Immunic Reports 92% of MS Patients Had No Disability Worsening After 3 Years on Lead Oral Drug

 Immunic, Inc. (NASDAQ:IMUX), a biotechnology company developing a clinical pipeline of orally administered, small molecule therapies for chronic inflammatory and autoimmune diseases, today reported new long-term open-label extension (OLE) data from its phase 2 EMPhASIS trial of lead asset, orally available nuclear receptor-related 1 (Nurr1) activator, vidofludimus calcium (IMU-838), in patients with relapsing-remitting multiple sclerosis (RRMS).

"It is meaningful to see that patients treated with vidofludimus calcium during the OLE period of our phase 2 EMPhASIS trial in RRMS experienced a low rate of confirmed disability worsening (CDW) events, as measured by the Expanded Disability Status Scale (EDSS). This data, representing approximately 952 treatment years, further underlines our belief that vidofludimus calcium holds great potential to effectively manage the disease, help preserve neurological function, allow patients to maintain independence and improve long-term quality of life," stated Andreas Muehler, M.D., M.B.A., Chief Medical Officer of Immunic.

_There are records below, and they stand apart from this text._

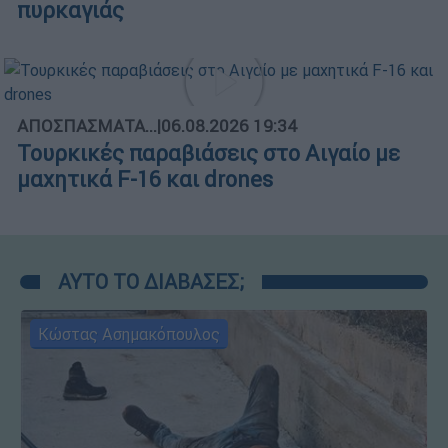
πυρκαγιάς
ΑΠΟΣΠΑΣΜΑΤΑ...
|
06.08.2026 19:34
Τουρκικές παραβιάσεις στο Αιγαίο με
μαχητικά F-16 και drones
ΑΥΤΟ ΤΟ ΔΙΑΒΑΣΕΣ;
Κώστας Ασημακόπουλος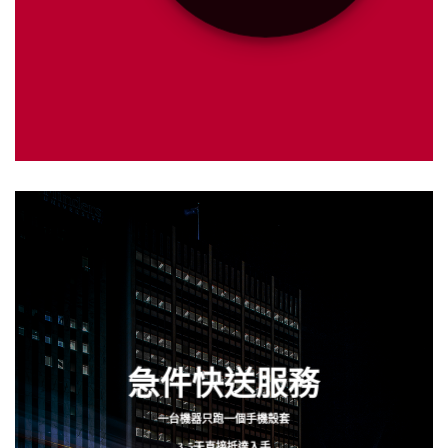
急件快送服務
一台機器只跑一個手機殼套
3-5天直接抵達入手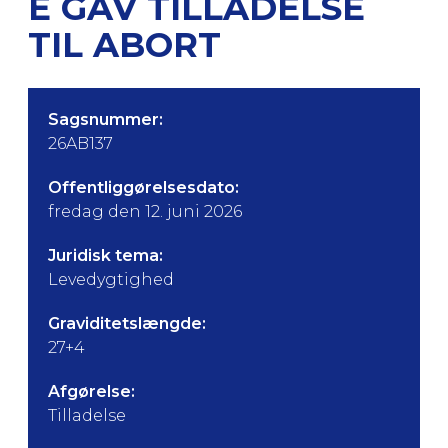
E GAV TILLADELSE
TIL ABORT
Sagsnummer:
26AB137
Offentliggørelsesdato:
fredag den 12. juni 2026
Juridisk tema:
Levedygtighed
Graviditetslængde:
27+4
Afgørelse:
Tilladelse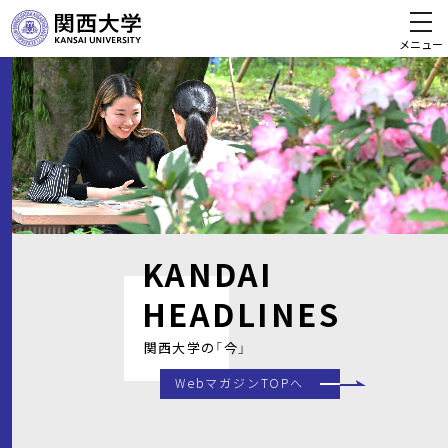
メニュー
KANDAI
HEADLINES
関西大学の「今」
WebマガジンTOPへ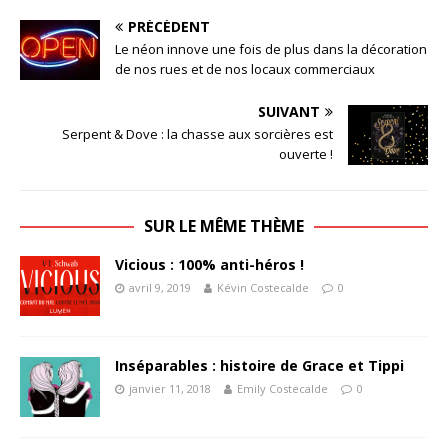
PRÉCÉDENT
Le néon innove une fois de plus dans la décoration
de nos rues et de nos locaux commerciaux
SUIVANT
Serpent & Dove : la chasse aux sorcières est
ouverte !
SUR LE MÊME THÈME
Vicious : 100% anti-héros !
avril 9, 2019
Kévin Costecalde
0
Inséparables : histoire de Grace et Tippi
janvier 11, 2018
Emily Costecalde
0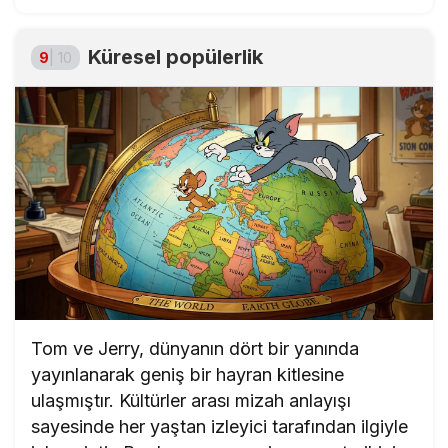
Küresel popülerlik
9
| 10
Tom ve Jerry, dünyanın dört bir yanında
yayınlanarak geniş bir hayran kitlesine
ulaşmıştır. Kültürler arası mizah anlayışı
sayesinde her yaştan izleyici tarafından ilgiyle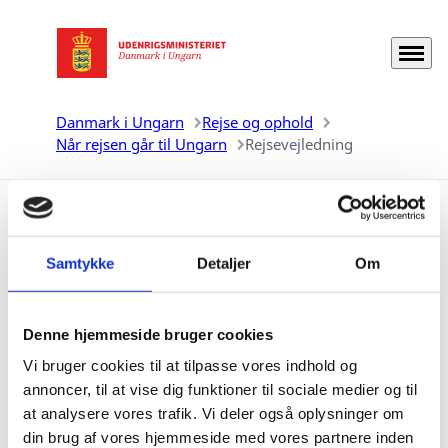
Menu
Gå til forsiden
Danmark i Ungarn
Rejse og ophold
Når rejsen går til Ungarn
Rejsevejledning
Rejsevejledning
Samtykke
Detaljer
Om
Generelt er Budapest en tryg by at færdes i, men man
bør selvfølgelig udvise sund fornuft som i andre
Denne hjemmeside bruger cookies
storbyer. Læs rejsevejledningen for Ungarn via linket
Vi bruger cookies til at tilpasse vores indhold og
nedenfor.
annoncer, til at vise dig funktioner til sociale medier og til
at analysere vores trafik. Vi deler også oplysninger om
din brug af vores hjemmeside med vores partnere inden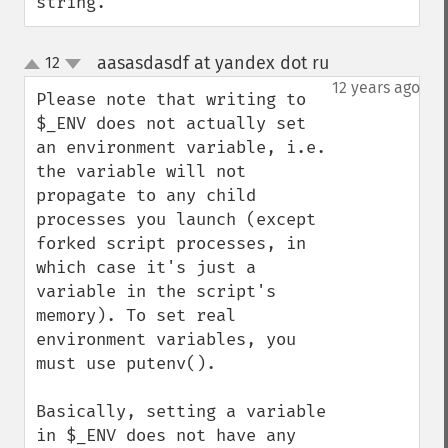
string.
aasasdasdf at yandex dot ru
12
¶
up
down
12 years ago
Please note that writing to 
$_ENV does not actually set 
an environment variable, i.e. 
the variable will not 
propagate to any child 
processes you launch (except 
forked script processes, in 
which case it's just a 
variable in the script's 
memory). To set real 
environment variables, you 
must use putenv().

Basically, setting a variable 
in $_ENV does not have any 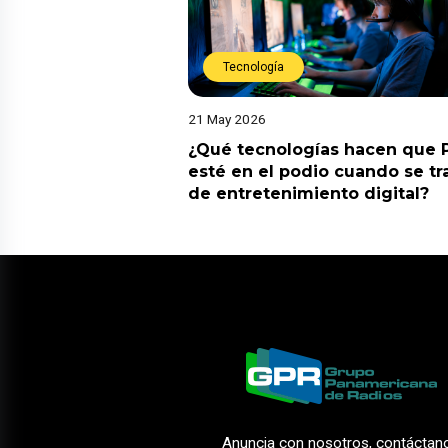
Tecnología
21 May 2026
¿Qué tecnologías hacen que 
esté en el podio cuando se tr
de entretenimiento digital?
Anuncia con nosotros, contáctan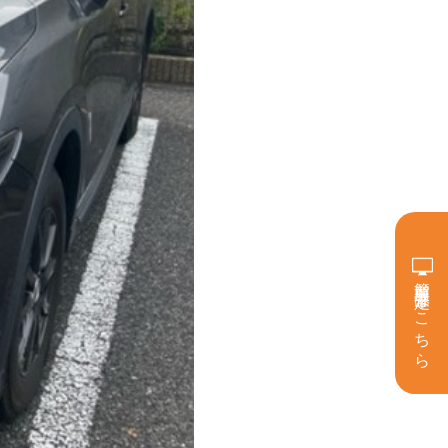
簡単買取査定はこちら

The data at week 144 showed that 92.3% of patients remained free of 12-week CDW, and 92.7% free of 24-week CDW. A total of 29 CDW events were confirmed at 12 weeks following the trigger event through week 144. Of these, 44.8% were associated with relapse-associated worsening (RAW), while only 13.8% were associated with progression independent of relapse activity (PIRA). Additionally, the cumulative data available from the EMPhASIS OLE period, thus far, further reinforces the favorable safety and tolerability profile of vidofludimus calcium, showing low discontinuation rates and low rates of treatment-emergent and serious adverse events. Importantly, no new safety signals have emerged during treatment durations up to 5.5 years.

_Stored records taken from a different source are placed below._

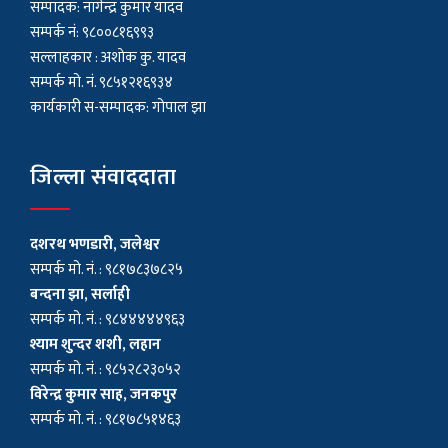
सम्पादक: नागेन्द्र कुमार यादव
सम्पर्क नं: ९८००८१६९९३
सल्लाहकार : अशाेक कु. यादव
सम्पर्क मो. नं. ९८५१२१६९३४
कार्यकारी स-सम्पादक: गोपाल झा
जिल्ला संवाददाता
दशरथ भणडारी, जलेश्वर
सम्पर्क मो. नं. : ९८१७८३७८२५
बन्दना झा, सर्लाही
सम्पर्क मो. नं. : ९८४४४४४९६३
श्याम शुन्दर शशी, लहान
सम्पर्क मो. नं. : ९८५२८२३०५२
विरेन्द्र कुमार साह, जनकपुर
सम्पर्क मो. नं. : ९८१७८५१४६३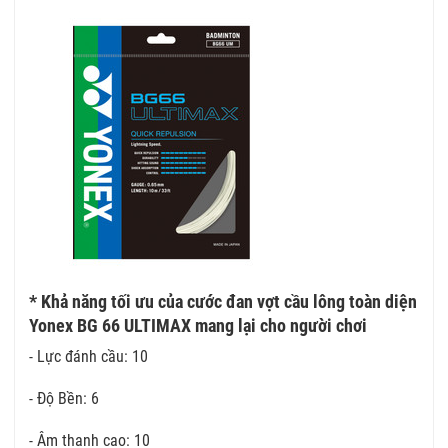
* Khả năng tối ưu của cước đan vợt cầu lông toàn diện
Yonex BG 66 ULTIMAX mang lại cho người chơi
- Lực đánh cầu: 10
- Độ Bền: 6
- Âm thanh cao: 10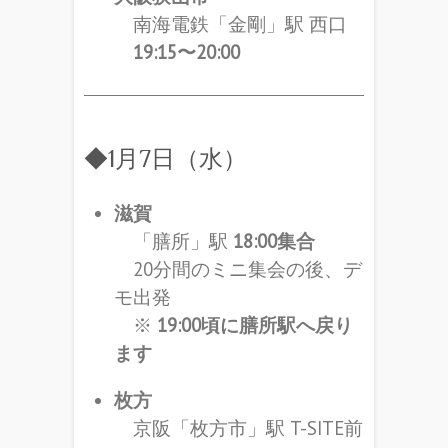
南海電鉄「金剛」駅 西口
19:15〜20:00
◆1月7日（水）
滋賀
「膳所」駅
18:00集合
20分間のミニ集会の後、デ
モ出発
※
19:00頃に膳所駅へ戻り
ます
枚方
京阪「枚方市」駅 T-SITE前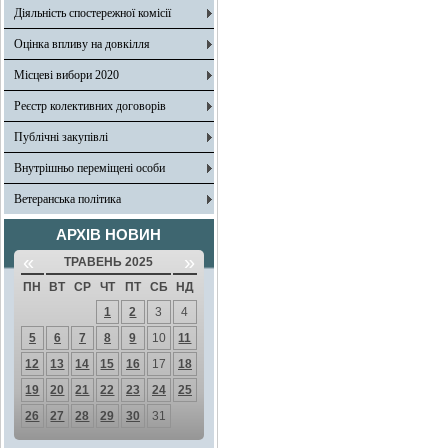
Діяльність спостережної комісії
Оцінка впливу на довкілля
Місцеві вибори 2020
Реєстр колективних договорів
Публічні закупівлі
Внутрішньо переміщені особи
Ветеранська політика
АРХІВ НОВИН
«
»
ТРАВЕНЬ 2025
ПН
ВТ
СР
ЧТ
ПТ
СБ
НД
1
2
3
4
5
6
7
8
9
10
11
12
13
14
15
16
17
18
19
20
21
22
23
24
25
26
27
28
29
30
31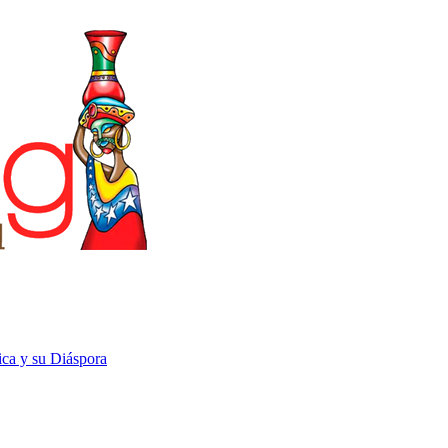
rica y su Diáspora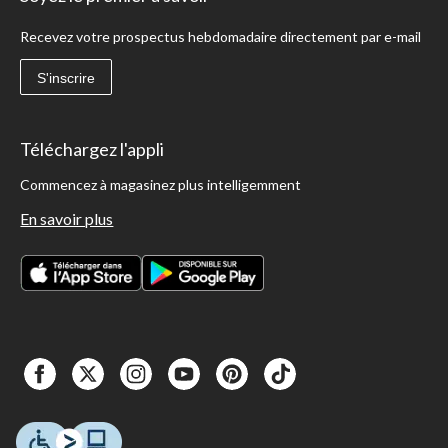
Recevez votre prospectus hebdomadaire directement par e-mail
S'inscrire
Téléchargez l'appli
Commencez à magasinez plus intelligemment
En savoir plus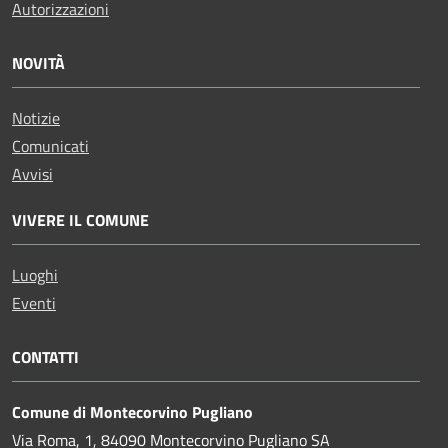
Autorizzazioni
NOVITÀ
Notizie
Comunicati
Avvisi
VIVERE IL COMUNE
Luoghi
Eventi
CONTATTI
Comune di Montecorvino Pugliano
Via Roma, 1, 84090 Montecorvino Pugliano SA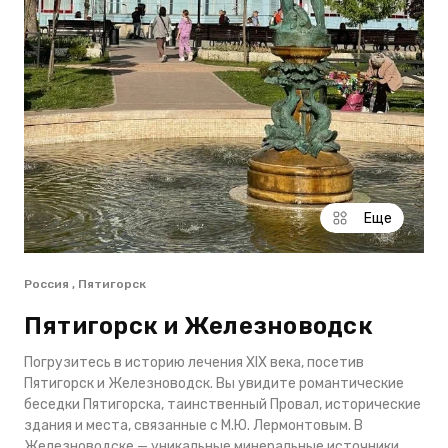
Еще
Россия , Пятигорск
Пятигорск и Железноводск
Погрузитесь в историю лечения XIX века, посетив
Пятигорск и Железноводск. Вы увидите романтические
беседки Пятигорска, таинственный Провал, исторические
здания и места, связанные с М.Ю. Лермонтовым. В
Железноводске — уникальные минеральные источники,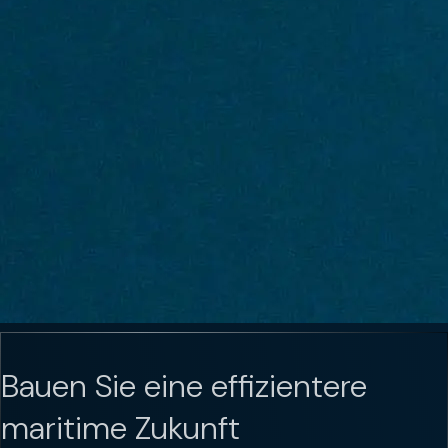
Bauen Sie eine effizientere
maritime Zukunft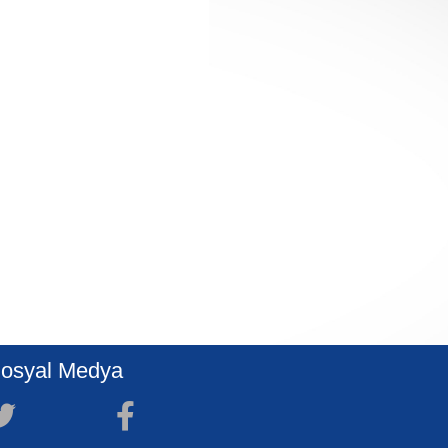
osyal Medya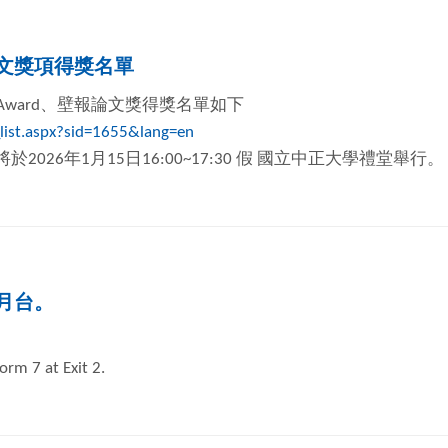
論文獎項得獎名單
 Award、壁報論文獎得獎名單如下
list.aspx?sid=1655&lang=en
26年1月15日16:00~17:30 假 國立中正大學禮堂舉行。
月台。
rm 7 at Exit 2.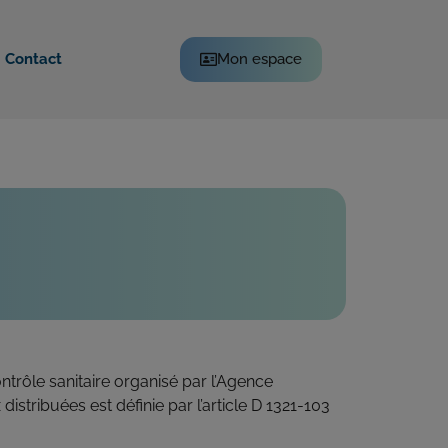
Mon espace
Contact
ntrôle sanitaire organisé par l’Agence
istribuées est définie par l’article D 1321-103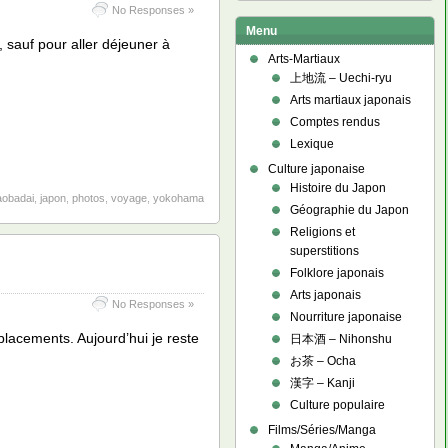
No Responses »
Menu
, sauf pour aller déjeuner à
Arts-Martiaux
上地流 – Uechi-ryu
Arts martiaux japonais
Comptes rendus
Lexique
Culture japonaise
Histoire du Japon
aobadai
,
japon
,
photos
,
voyage
,
yokohama
Géographie du Japon
Religions et
superstitions
Folklore japonais
Arts japonais
No Responses »
Nourriture japonaise
placements. Aujourd’hui je reste
日本酒 – Nihonshu
お茶 – Ocha
漢字 – Kanji
Culture populaire
Films/Séries/Manga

"This new data from the OLE period is very encouraging and continues to corroborate the prior strong results we observed in our phase 2 EMPhASIS trial in RRMS," stated Daniel Vitt, Ph.D., Chief Executive Officer of Immunic. "The ability to maintain remarkably low rates of disability progression is among the most important unmet needs in relapsing MS despite the availability of multiple anti-inflammatory drugs approved for the treatment of MS relapses. By delaying disease progression, MS patients maintain greater independence, face a lower burden in managing their symptoms and experience more favorable long-term outcomes."

"Additionally, previously announced data across our multiple sclerosis (MS) program, including from the EMPhASIS trial as well as our recent top-line data from the phase 2 CALLIPER trial in progressive multiple sclerosis, has further highlighted vidofludimus calcium's potential to slow disease progression in MS and substantiated its neuroprotective capabilities through the activation of the Nurr1 target. As a reminder, despite 30-years of commercially available MS treatments, slowing and preventing disease progression still remains a critical unmet need. Based on the data we have generated, to date, we continue to believe that vidofludimus calcium, with its combined neuroprotective, anti-inflammatory and anti-viral effects as well as its established, highly favorable safety and tolerability profile, could represent a unique new oral therapy targeted to the complex pathophysiology of MS."

The phase 2 EMPhASIS trial was an international, multicenter, double-blind, placebo-controlled, randomized, parallel-group study, designed to assess the efficacy and safety of vidofludimus calcium in patients with RRMS. The trial randomized 268 RRMS patients and included a 24-week blinded main treatment period testing 10, 30 and 45 mg of vidofludimus calcium and placebo. The trial achieved both primary and key secondary endpoints with high statistical significance and showed a favorable safety and tolerability profile similar to placebo. The trial includes an optional OLE period for up to 9.5 years to evaluate long-term safety and tolerability of vidofludimus calcium. Of the 268 patients that started the double-blind main treatment period, 254 patients continued in the OLE period. Patients were initially given either 30 mg or 45 mg of vidofludimus calcium once-daily, following which all patients received 30 mg of vidofludimus calcium once-daily. At the time of data cutoff on January 14, 2025, 182 patients (71.6% of patients starting OLE) were evaluated up to week 144, which translates into approximately 952 overall treatment years.